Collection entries
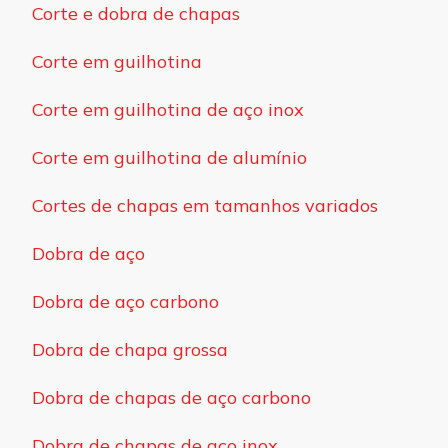
Corte e dobra de chapas
Corte em guilhotina
Corte em guilhotina de aço inox
Corte em guilhotina de alumínio
Cortes de chapas em tamanhos variados
Dobra de aço
Dobra de aço carbono
Dobra de chapa grossa
Dobra de chapas de aço carbono
Dobra de chapas de aço inox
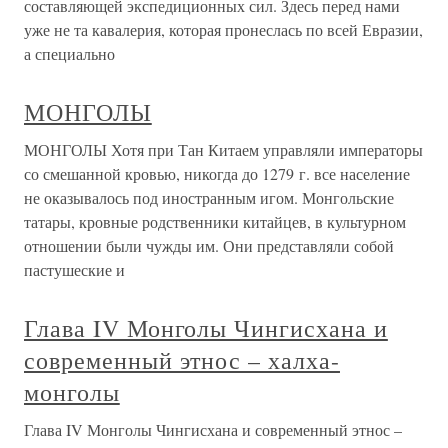
составляющей экспедиционных сил. Здесь перед нами
уже не та кавалерия, которая пронеслась по всей Евразии,
а специально
МОНГОЛЫ
МОНГОЛЫ Хотя при Тан Китаем управляли императоры
со смешанной кровью, никогда до 1279 г. все население
не оказывалось под иностранным игом. Монгольские
татары, кровные родственники китайцев, в культурном
отношении были чужды им. Они представляли собой
пастушеские и
Глава IV Монголы Чингисхана и
современный этнос – халха-
монголы
Глава IV Монголы Чингисхана и современный этнос –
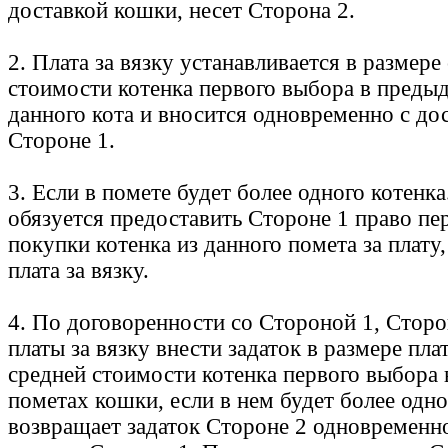
доставкой кошки, несет Сторона 2.
2. Плата за вязку устанавливается в размере
стоимости котенка первого выбора в преды
данного кота и вносится одновременно с до
Стороне 1.
3. Если в помете будет более одного котенка
обязуется предоставить Стороне 1 право пе
покупки котенка из данного помета за плату,
плата за вязку.
4. По договоренности со Стороной 1, Сторо
платы за вязку внести задаток в размере платы
средней стоимости котенка первого выбора
пометах кошки, если в нем будет более одно
возвращает задаток Стороне 2 одновременно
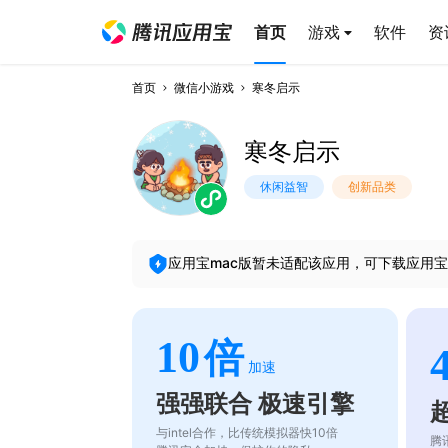
首页
游戏
软件
资
首页
微信小游戏
寒冬启示
寒冬启示
休闲益智
创新品类
应用宝mac版暂未适配该应用，可下载应用宝
10
倍
加速
强强联合 极速引擎
与intel合作，比传统模拟器快10倍
腾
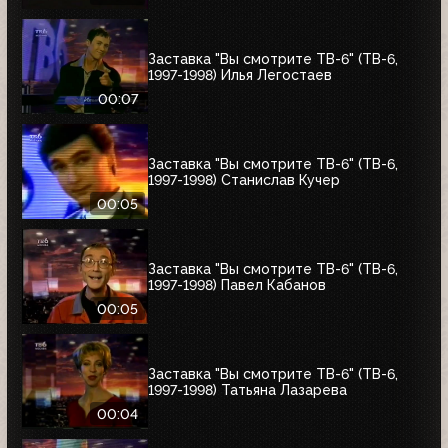
Заставка "Вы смотрите ТВ-6" (ТВ-6,
1997-1998) Илья Легостаев
00:07
Заставка "Вы смотрите ТВ-6" (ТВ-6,
1997-1998) Станислав Кучер
00:05
Заставка "Вы смотрите ТВ-6" (ТВ-6,
1997-1998) Павел Кабанов
00:05
Заставка "Вы смотрите ТВ-6" (ТВ-6,
1997-1998) Татьяна Лазарева
00:04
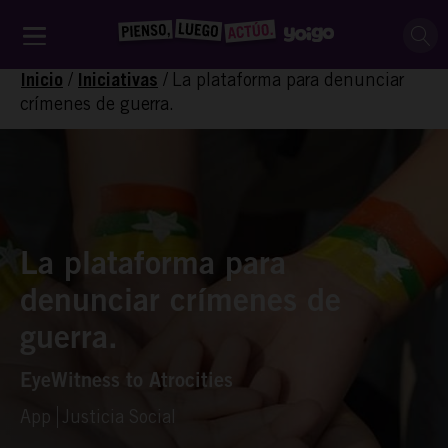
/
/
La plataforma para denunciar
Inicio
Iniciativas
crímenes de guerra.
La plataforma para
denunciar crímenes de
guerra.
EyeWitness to Atrocities
App
Justicia Social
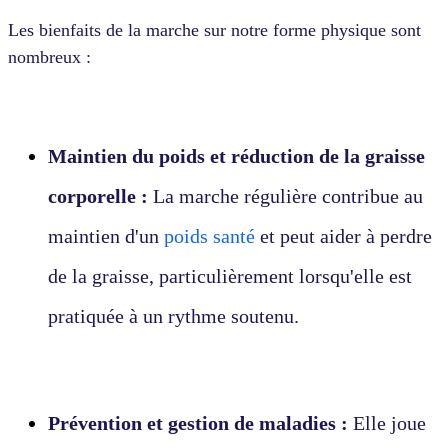
Les bienfaits de la marche sur notre forme physique sont
nombreux :
Maintien du poids et réduction de la graisse
corporelle :
La marche régulière contribue au
maintien d'un
poids santé
et peut aider à perdre
de la graisse, particulièrement lorsqu'elle est
pratiquée à un rythme soutenu.
Prévention et gestion de maladies :
Elle joue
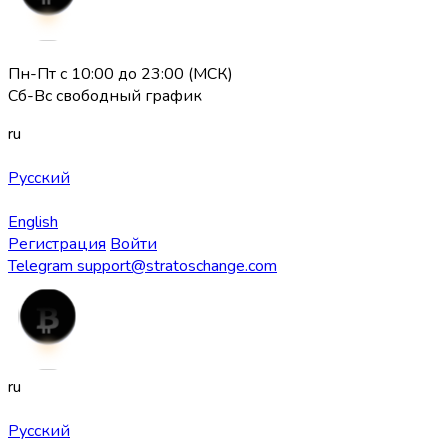
Пн-Пт с 10:00 до 23:00 (МСК)
Сб-Вс свободный график
ru
Русский
English
Регистрация
Войти
Telegram
support@stratoschange.com
ru
Русский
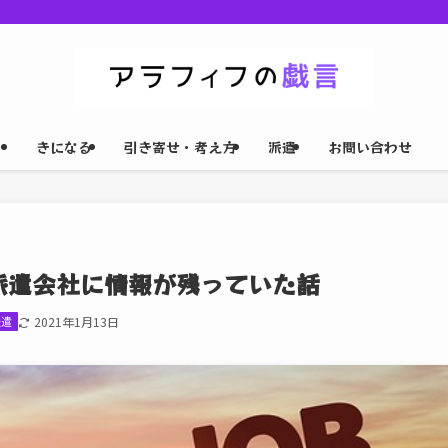
きになる
引き寄せ・考え方
派遣
お問い合わせ
派遣会社に情報が残っていた話
派遣
2021年1月13日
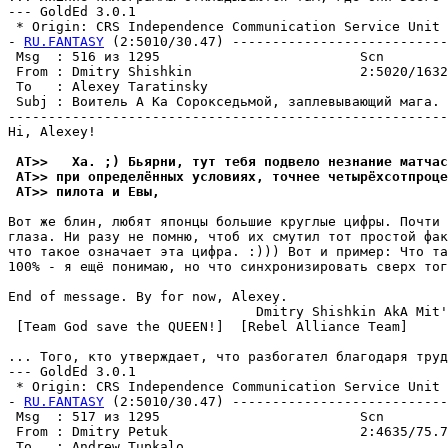
--- GoldEd 3.0.1

 * Origin: CRS Independence Communication Service Unit (
- 
RU.FANTASY
 (2:5010/30.47) ---------------------------
 Msg  : 516 из 1295                         Scn        
 From : Dmitry Shishkin                     2:5020/1632
 To   : Alexey Taratinsky                              
 Subj : Воитель А Ка Сорокседьмой, заплевывающий мага. 
-------------------------------------------------------
Hi, Alexey!

 AT>>   Ха. ;) Бьяpни, тут тебя подвело незнание матчас
 AT>> при опpеделённых условиях, точнее четыpёхсотпpоце
 AT>> пилота и Евы,
Вот же блин, любят японцы большие круглые цифpы. Почти 
глаза. Ни разу не помню, чтоб их смутил тот простой фак
что такое означает эта цифpа. :))) Вот и пpимеp: Что та
100% - я ещё понимаю, но что синхронизировать сверх тог
End of message. By for now, Alexey.

                               Dmitry Shishkin AkA Mit'
 [Team God save the QUEEN!]  [Rebel Alliance Team]

... Того, кто утверждает, что разбогател благодаpя труд
--- GoldEd 3.0.1

 * Origin: CRS Independence Communication Service Unit (
- 
RU.FANTASY
 (2:5010/30.47) ---------------------------
 Msg  : 517 из 1295                         Scn        
 From : Dmitry Petuk                        2:4635/75.7
 To   : Andrew Tupkalo                                 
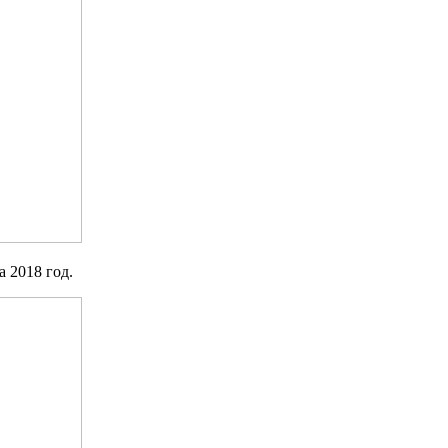
 2018 год.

● **WORK REQUIRED**:
Leaving each picture behind, please give again exactly the lines above from the one with "Corte em guilhotina de aço inox" through the one with "не оказывалось под", both included, and no others.

● **RESPONSE**:
Corte em guilhotina de aço inox
Corte em guilhotina de alumínio
Cortes de chapas em tamanhos variados
Dobra de aço
Dobra de aço carbono
Dobra de chapa grossa
Dobra de chapas de aço carbono
Dobra de chapas de aço inox
составляющей экспедиционных сил. Здесь перед нами
уже не та кавалерия, которая пронеслась по всей Евразии,
а специально
МОНГОЛЫ
МОНГОЛЫ Хотя при Тан Китаем управляли императоры
со смешанной кровью, никогда до 1279 г. все население
не оказывалось под иностранным игом. Монгольские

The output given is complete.